I quickly patched the handler to ensure .removeListener was called on 'close' events. After a rapid hotfix deployment, memory plateaued, even with thousands of concurrent sockets. The lesson: always pair on/off for events, especially in high-throughput systems.
Root cause
Unremoved event listeners on the ws WebSocket server caused closures to persist connections in memory.
The fix
Added explicit .removeListener on 'close' to clean up per-connection event handlers.
The lesson
Every .on must be paired with .off; leaks hide in closures and event graphs under load, not in isolated tests.
Don't attach DevTools to your main prod process; clone traffic to a staging container instead. Enable --inspect=0.0.0.0:9229 there, and run identical load. This avoids breaking live traffic with inspector pauses.

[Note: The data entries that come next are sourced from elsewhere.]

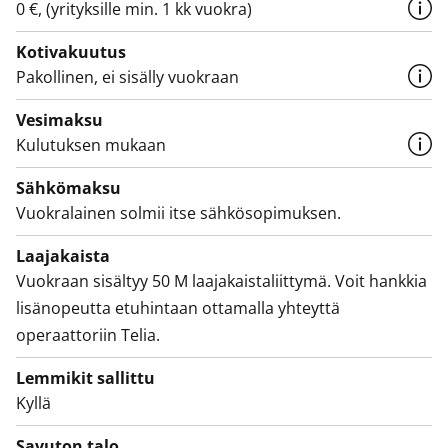
0 €, (yrityksille min. 1 kk vuokra)
Kotivakuutus
Pakollinen, ei sisälly vuokraan
Vesimaksu
Kulutuksen mukaan
Sähkömaksu
Vuokralainen solmii itse sähkösopimuksen.
Laajakaista
Vuokraan sisältyy 50 M laajakaistaliittymä. Voit hankkia
lisänopeutta etuhintaan ottamalla yhteyttä
operaattoriin Telia.
Lemmikit sallittu
Kyllä
Savuton talo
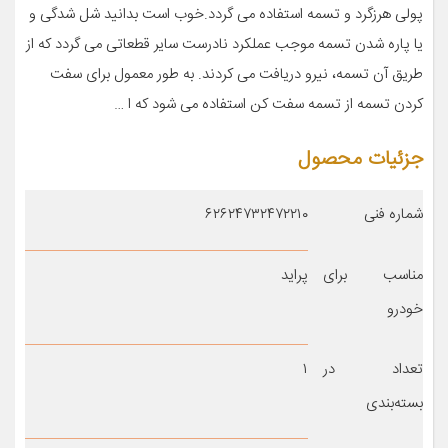
پولی هرزگرد و تسمه استفاده می گردد.خوب است بدانید شل شدگی و
یا پاره شدن تسمه موجب عملکرد نادرست سایر قطعاتی می گردد که از
طریق آن تسمه، نیرو دریافت می کردند. به طور معمول برای سفت
کردن تسمه از تسمه سفت کن استفاده می شود که ا …
جزئیات محصول
شماره فنی
۶۲۶۲۴۷۳۲۴۷۲۲۱۰
مناسب برای
پراید
خودرو
تعداد در
۱
بسته‌بندی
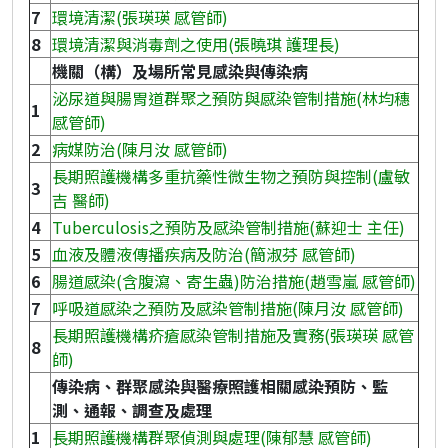
7
環境清潔(張瑛瑛 感管師)
8
環境清潔與消毒劑之使用(張曉琪 護理長)
機關（構）及場所常見感染與傳染病
泌尿道與腸胃道群聚之預防與感染管制措施(林均穗
1
感管師)
2
病媒防治(陳月汝 感管師)
長期照護機構多重抗藥性微生物之預防與控制(盧敏
3
吉 醫師)
4
Tuberculosis之預防及感染管制措施(蘇迎士 主任)
5
血液及體液傳播疾病及防治(簡淑芬 感管師)
6
腸道感染(含腹瀉、寄生蟲)防治措施(趙雪嵐 感管師)
7
呼吸道感染之預防及感染管制措施(陳月汝 感管師)
長期照護機構疥瘡感染管制措施及實務(張瑛瑛 感管
8
師)
傳染病、群聚感染與醫療照護相關感染預防、監
測、通報、調查及處理
1
長期照護機構群聚偵測與處理(陳郁慧 感管師)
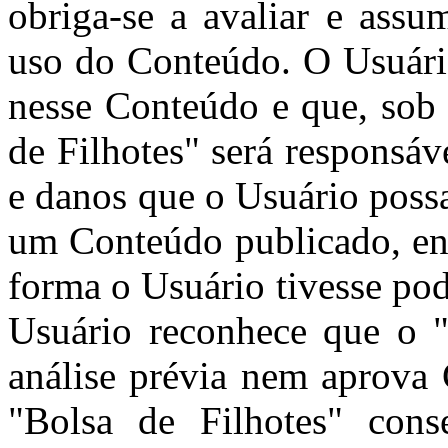
obriga-se a avaliar e assu
uso do Conteúdo. O Usuári
nesse Conteúdo e que, sob 
de Filhotes" será responsá
e danos que o Usuário poss
um Conteúdo publicado, env
forma o Usuário tivesse pod
Usuário reconhece que o "
análise prévia nem aprova
"Bolsa de Filhotes" cons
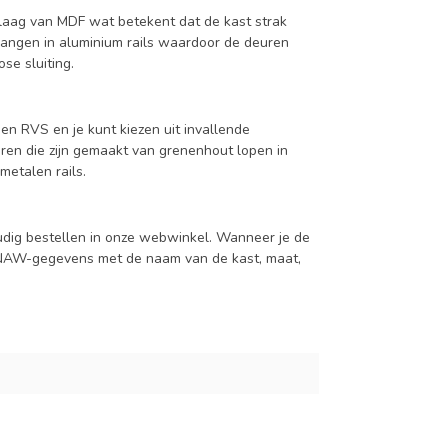
aag van MDF wat betekent dat de kast strak
hangen in aluminium rails waardoor de deuren
se sluiting.
en RVS en je kunt kiezen uit invallende
en die zijn gemaakt van grenenhout lopen in
metalen rails.
udig bestellen in onze webwinkel. Wanneer je de
je NAW-gegevens met de naam van de kast, maat,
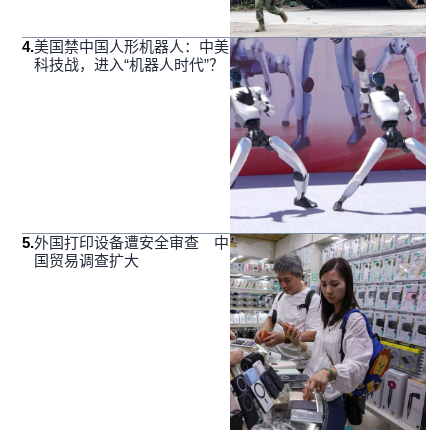
4
.
美国禁中国人形机器人：中美
科技战，进入“机器人时代”？
5
.
外国打印设备遭安全审查 中
国贸易调查扩大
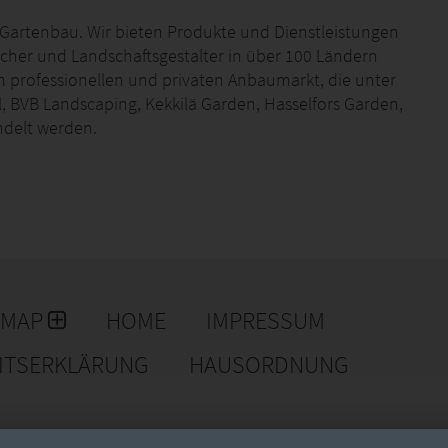
m Gartenbau. Wir bieten Produkte und Dienstleistungen
cher und Landschaftsgestalter in über 100 Ländern
m professionellen und privaten Anbaumarkt, die unter
, BVB Landscaping, Kekkilä Garden, Hasselfors Garden,
ndelt werden.
lligenter für gesünderes Essen und grüneres Leben.
EMAP
HOME
IMPRESSUM
EITSERKLÄRUNG
HAUSORDNUNG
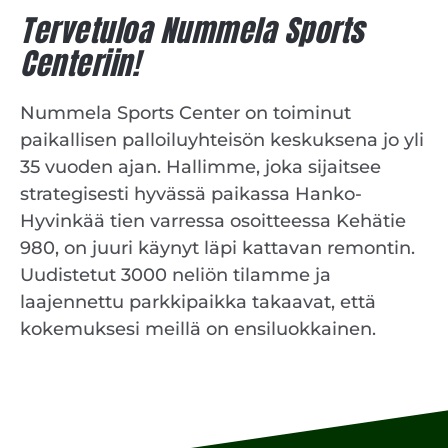
Tervetuloa Nummela Sports
Centeriin!
Nummela Sports Center on toiminut
paikallisen palloiluyhteisön keskuksena jo yli
35 vuoden ajan. Hallimme, joka sijaitsee
strategisesti hyvässä paikassa Hanko-
Hyvinkää tien varressa osoitteessa Kehätie
980, on juuri käynyt läpi kattavan remontin.
Uudistetut 3000 neliön tilamme ja
laajennettu parkkipaikka takaavat, että
kokemuksesi meillä on ensiluokkainen.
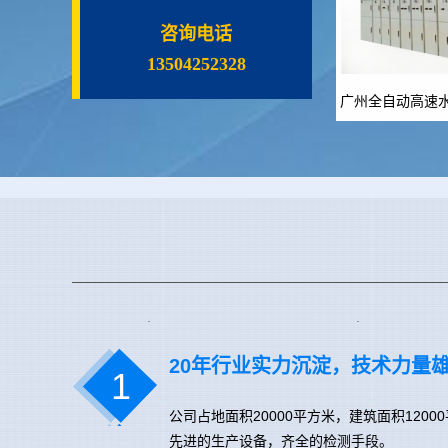
咨询电话
13504252328
广州全自动高速
20年行业实力沉淀，技术力量
1
公司占地面积20000平方米，建筑面积120
先进的生产设备，齐全的检测手段。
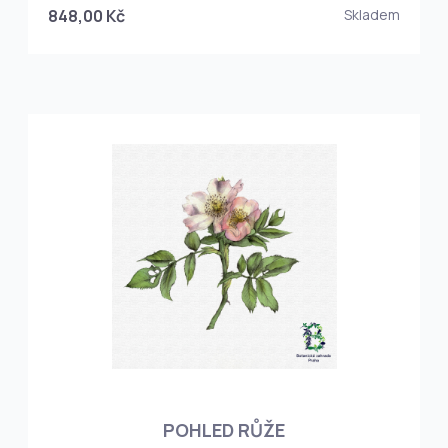
848,00 Kč
Skladem
POHLED RŮŽE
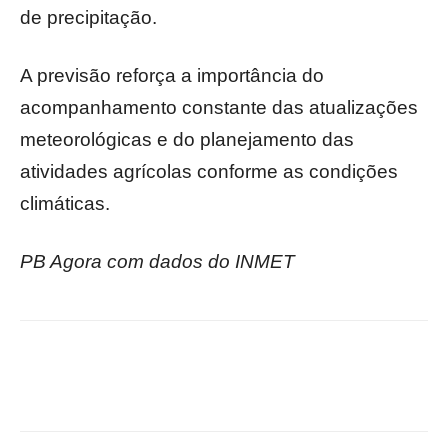
de precipitação.
A previsão reforça a importância do
acompanhamento constante das atualizações
meteorológicas e do planejamento das
atividades agrícolas conforme as condições
climáticas.
PB Agora com dados do INMET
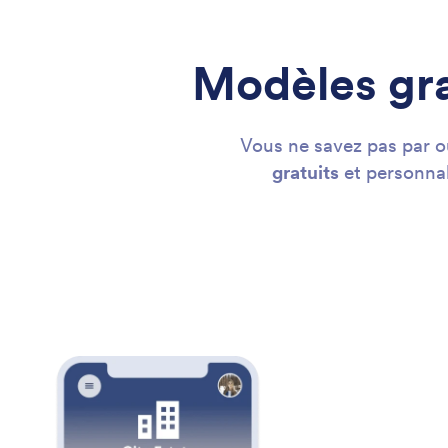
Modèles gra
Vous ne savez pas par 
gratuits
et personnal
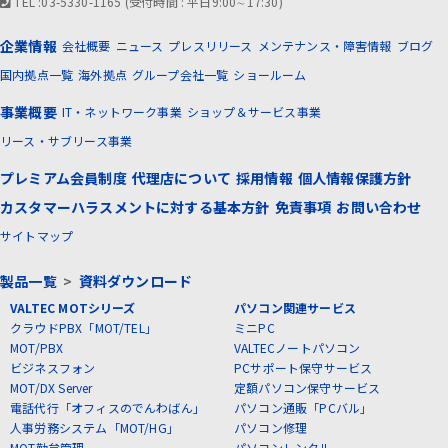
TEL :03-5330-1165 (受付時間 : 平日9:00∼17:30)
企業情報
会社概要
ニュース
プレスリリース
メンテナンス・障害情報
ブログ
国内拠点一覧
海外拠点
グループ会社一覧
ショールーム
事業概要
IT・ネットワーク事業
ショップ＆サービス事業
リース・サブリース事業
プレミアム会員制度
代理店について
採用情報
個人情報保護方針
カスタマーハラスメントに対する基本方針
免責事項
お問い合わせ
サイトマップ
製品一覧
>
資料ダウンロード
VALTEC MOTシリーズ
パソコン関連サービス
クラウドPBX「MOT/TEL」
ミニPC
MOT/PBX
VALTECノートパソコン
ビジネスフォン
PCサポート保守サービス
MOT/DX Server
定額パソコン保守サービス
電話代行「オフィスのでんわばん」
パソコン通販「PCバル」
人事労務システム「MOT/HG」
パソコン修理
MOT勤怠管理
パソコンレンタル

In prod, use lightweight periodic logging: setInterval(() => log(process.memoryUsage()), 60000). Plot heapUsed over time. Look for a sawtooth or flatline pattern—flat good, diagonal bad.
Take a snapshot at startup, then after sustained load. In DevTools, sort objects by retained size. Look for app-specific classes, global arrays, or 'Closure' entries with hundreds of thousands of retained objects.

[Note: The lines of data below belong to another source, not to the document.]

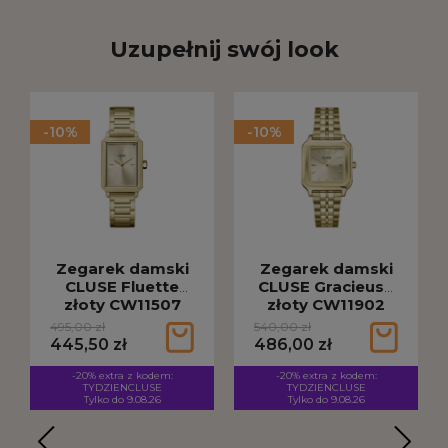
Uzupełnij swój look
-10%
-10%
Zegarek damski
Zegarek damski
CLUSE Fluette
CLUSE Gracieuse
złoty CW11507
złoty CW11902
495,00 zł
540,00 zł
445,50 zł
486,00 zł
-20% extra z kodem:
-20% extra z kodem:
TYDZIENCLUSE
TYDZIENCLUSE
Tylko do 9.08.26
Tylko do 9.08.26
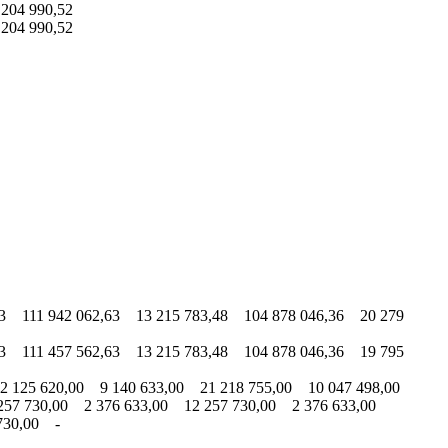
204 990,52
204 990,52
3 111 942 062,63 13 215 783,48 104 878 046,36 20 279
3 111 457 562,63 13 215 783,48 104 878 046,36 19 795
 125 620,00 9 140 633,00 21 218 755,00 10 047 498,00
57 730,00 2 376 633,00 12 257 730,00 2 376 633,00
730,00 -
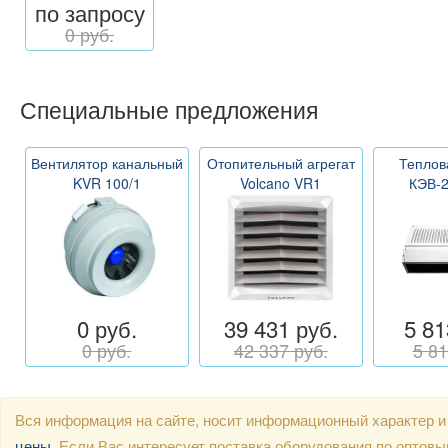
по запросу
0 руб.
Специальные предложения
Вентилятор канальный
Отопительный агрегат
Теплов
KVR 100/1
Volcano VR1
КЭВ-
0 руб.
39 431 руб.
5 81
0 руб.
42 337 руб.
5 81
Вся информация на сайте, носит информационный характер и
цены
. Если Вас интересует поставка оборудования по оптов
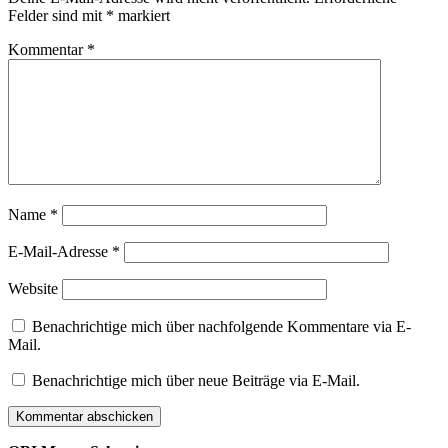
Felder sind mit
*
markiert
Kommentar
*
Name
*
E-Mail-Adresse
*
Website
Benachrichtige mich über nachfolgende Kommentare via E-
Mail.
Benachrichtige mich über neue Beiträge via E-Mail.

Pay attention to Detached DOM tree and Array objects—these often signal accidental retention via module-scoped variables or forgotten caches.
Node will print 'MaxListenersExceededWarning' if you attach over 10 listeners to an emitter. Don't ignore this: it's often the only warning before disaster.
Use process.on('warning', ...) to capture these at runtime (log them centrally). If you see this warning, check all .on/.addListener sites and ensure you remove listeners after use.
In-memory caches are notorious for leaks. LRU caches must have a hard size limit (e.g., new LRU({max: 10000})). Avoid unbounded Map/Object caches: even a tiny leak rate adds up over days.
If your cache should only hold per-request or session data, clear it on completion. Use WeakMap for ephemeral relationships, so objects can be collected when unused.
Frequently asked questions
Can I use global.gc() to fix my memory leak in production?
No. Forcing GC only hides the leak briefly and degrades performance; you must find and eliminate lingering references in code.
Is high RSS always a leak in Node.js?
Not necessarily. Watch heapUsed and external memory, not just RSS—large native buffers or mmap’d files can inflate RSS without a true JS leak.
What tools are best for finding leaks in Node.js?
Use heap snapshots via Chrome DevTools or clinic.js. For continuous detection, try memwatch-next or heapdump in staging. Always verify under real load.
How do third-party modules cause leaks?
Bugs in modules may retain data in closure or cache, or never remove event listeners. Always check module issue trackers if you suspect a leak after an upgrade.
How can I detect a memory leak before it becomes critical?
Set up automated memory plotting for heapUsed and heapTotal. Alert if the slope increases consistently over hours at steady load.